Thursday, June 17, 2010

ridiculous as it may seems... crazy as it may seems

Here I am again... blogging my frustrations..

Being in love is a wonderful feeling, isn't it? But being in love with the wrong person, not a great one.


Let's see. I'm in love with this person. But seriously, I don't know whether it is love or infatuation. Up to now, I don't know what's the difference between the two.


His name is Choi Siwon. Yup! The Super Junior guy. "Shisus" as what,us, his "followers" call him. He's the epitome of what I want in a guy. Tall, handsome, chinky-eyed, a very religious person, very kind (I think), and gentleman. And not to mention, he's rich! (His family owns a chain of supermrkets in Korea). Who doesn't want to have him as a boyfriend and, maybe, a husband? Me? certainly, I would love him to be my husband, no questions asked.

I was happy to know at first that he doesn't have a girlfriend. Thoughts like "I have a chance of becoming his girlfriend" and "I want to go to Korea so I can meet him and be my love" constantly runs in my head. When Super Show 2 was here in Manila, I screamed my heart out just to cheer for him. Crazy fan girl things, I know. That's my life out of our Hagwon. By day, I'm an ESL teacher, but once outside, I'm a fan girl. And I'm not ashamed of it.

Siwon-oppa has a twitter. And, you guess it right, I'm following him. I constantly send messages to him. There was a time when I send a tweet to him, saying "Saranghae". Lol. I am crazy. But he doesn't know me, so I don't care.

But yeah.... he doesn't know me.... what can I do.....


Today, I found out that he has a girlfriend. And her name is Stella Kim. The moment I knew about this, feelings that I don't want to experience again suddenly came running back to me like a rabid dog that wants to kill me. Yup! Those same feelings when my ex-boyfriend betrayed me. Feelings that I felt when I found out that my boyfriend cheated on me. Yup! Those same feelings... feeling of sadness, feeling of despair, feeling of loneliness... Yes, yes, yes.... I'm experiencing it again.

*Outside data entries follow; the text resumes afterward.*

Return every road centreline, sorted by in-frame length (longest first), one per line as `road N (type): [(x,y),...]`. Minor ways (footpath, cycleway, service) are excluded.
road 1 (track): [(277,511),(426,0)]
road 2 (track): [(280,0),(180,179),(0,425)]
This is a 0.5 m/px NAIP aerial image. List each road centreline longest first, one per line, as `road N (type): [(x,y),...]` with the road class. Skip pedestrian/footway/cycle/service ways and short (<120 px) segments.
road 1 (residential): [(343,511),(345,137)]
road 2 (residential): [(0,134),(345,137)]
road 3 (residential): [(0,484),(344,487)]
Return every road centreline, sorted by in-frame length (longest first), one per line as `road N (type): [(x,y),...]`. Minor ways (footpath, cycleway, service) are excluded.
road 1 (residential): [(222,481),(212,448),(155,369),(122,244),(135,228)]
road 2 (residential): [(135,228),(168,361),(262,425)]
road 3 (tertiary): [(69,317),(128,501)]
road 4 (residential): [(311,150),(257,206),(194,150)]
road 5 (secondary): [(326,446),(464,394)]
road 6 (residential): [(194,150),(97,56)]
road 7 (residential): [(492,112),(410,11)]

But yeah.... he doesn't know me.... what can I do.....


I'm just a fangirl. And I share him with thousands of other fangirls around the globe. Why would I waste my time to feel this kind of pain that I'm feeling now? Why would I waste my time on him? Because I love him. Because when you love someone, you must be happy for them, no matter what. And because of him, I became much more closer to Hana-nim. Because of him, I always have the strength to face all of life's trials. Because he is my inspiration. And forever, he will be.




~Kim Ae-ri




P.S. By the way, I don't like Stella. Not because he is oppa's girlfriend. But because I just don't like her. Kidding aside, I'm much more healthier looking than her. She's so thin, gosh!


P.P.S. Siwon oppa! You're not yet married, so I still have chance! hahahahaha!